L'orientation générale de cette réforme, que les syndicats fustigent comme étant d'un esprit rétrograde, est d'autant plus paradoxale qu'en l'espace d'une dizaine d'années, le Luxembourg commençait à rattraper le retard accumulé en plusieurs générations en matière de politique culturelle. Côté investissements en infrastructures d'abord, par la construction d'un musée d'art moderne, la rénovation du musée national d'histoire et d'art, la construction de la salle philharmonique, le musée de la forteresse, le centre de rencontres Neumünster etc. Côté stratégie ensuite, par la reprise de l'Orchestre philharmonique du Luxembourg, la réforme de la loi sur l'enseignement musical, l'introduction d'un statut de l'artiste et le fameux un pour cent culturel qui en découle, l'adoption puis le prolongement d'une loi sur les certificats aux investissements audiovisuels ou un redressement en dernière minute du projet de réforme des droits d'auteurs.

Consigne A -
Recopiez à l'identique le passage des fiches qui va de la ligne contenant « order: Gentianales » jusqu'à la fin des fiches, ces deux bornes comprises.
Les fiches qui suivent n'ont aucun rapport avec l'extrait.

Données à traiter -
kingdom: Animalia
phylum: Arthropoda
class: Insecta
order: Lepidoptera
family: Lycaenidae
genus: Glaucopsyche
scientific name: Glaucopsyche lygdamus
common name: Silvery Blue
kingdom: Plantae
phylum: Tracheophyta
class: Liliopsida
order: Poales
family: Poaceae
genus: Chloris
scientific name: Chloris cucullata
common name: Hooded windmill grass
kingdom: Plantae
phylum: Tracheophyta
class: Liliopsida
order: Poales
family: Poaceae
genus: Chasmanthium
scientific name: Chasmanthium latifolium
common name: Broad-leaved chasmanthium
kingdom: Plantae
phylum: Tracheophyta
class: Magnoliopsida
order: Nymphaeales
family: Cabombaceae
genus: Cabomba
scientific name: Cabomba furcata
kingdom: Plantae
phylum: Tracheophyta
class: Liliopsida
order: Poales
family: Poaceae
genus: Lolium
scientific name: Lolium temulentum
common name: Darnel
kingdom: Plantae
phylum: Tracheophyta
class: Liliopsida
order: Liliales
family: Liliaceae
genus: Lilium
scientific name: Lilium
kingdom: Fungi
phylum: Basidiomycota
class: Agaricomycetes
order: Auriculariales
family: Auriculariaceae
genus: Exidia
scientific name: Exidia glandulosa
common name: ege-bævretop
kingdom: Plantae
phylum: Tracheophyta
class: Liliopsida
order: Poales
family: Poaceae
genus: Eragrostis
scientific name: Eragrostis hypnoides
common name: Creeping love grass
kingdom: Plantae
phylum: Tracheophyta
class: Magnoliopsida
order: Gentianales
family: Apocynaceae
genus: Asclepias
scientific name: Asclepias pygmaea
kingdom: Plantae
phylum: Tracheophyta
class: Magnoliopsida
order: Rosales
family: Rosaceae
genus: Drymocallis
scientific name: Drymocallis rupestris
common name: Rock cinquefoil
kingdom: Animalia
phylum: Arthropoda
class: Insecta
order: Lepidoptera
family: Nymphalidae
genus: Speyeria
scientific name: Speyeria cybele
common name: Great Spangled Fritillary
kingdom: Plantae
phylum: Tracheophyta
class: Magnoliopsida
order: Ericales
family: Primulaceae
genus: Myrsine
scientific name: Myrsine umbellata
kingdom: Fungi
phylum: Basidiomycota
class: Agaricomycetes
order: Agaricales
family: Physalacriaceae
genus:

Consigne B -
Selon l'extrait sur la politique culturelle au Luxembourg, quel orchestre a été repris ?

Solution complète A -
order: Gentianales
family: Apocynaceae
genus: Asclepias
scientific name: Asclepias pygmaea
kingdom: Plantae
phylum: Tracheophyta
class: Magnoliopsida
order: Rosales
family: Rosaceae
genus: Drymocallis
scientific name: Drymocallis rupestris
common name: Rock cinquefoil
kingdom: Animalia
phylum: Arthropoda
class: Insecta
order: Lepidoptera
family: Nymphalidae
genus: Speyeria
scientific name: Speyeria cybele
common name: Great Spangled Fritillary
kingdom: Plantae
phylum: Tracheophyta
class: Magnoliopsida
order: Ericales
family: Primulaceae
genus: Myrsine
scientific name: Myrsine umbellata
kingdom: Fungi
phylum: Basidiomycota
class: Agaricomycetes
order: Agaricales
family: Physalacriaceae
genus:

Solution complète B -
L'Orchestre philharmonique du Luxembourg.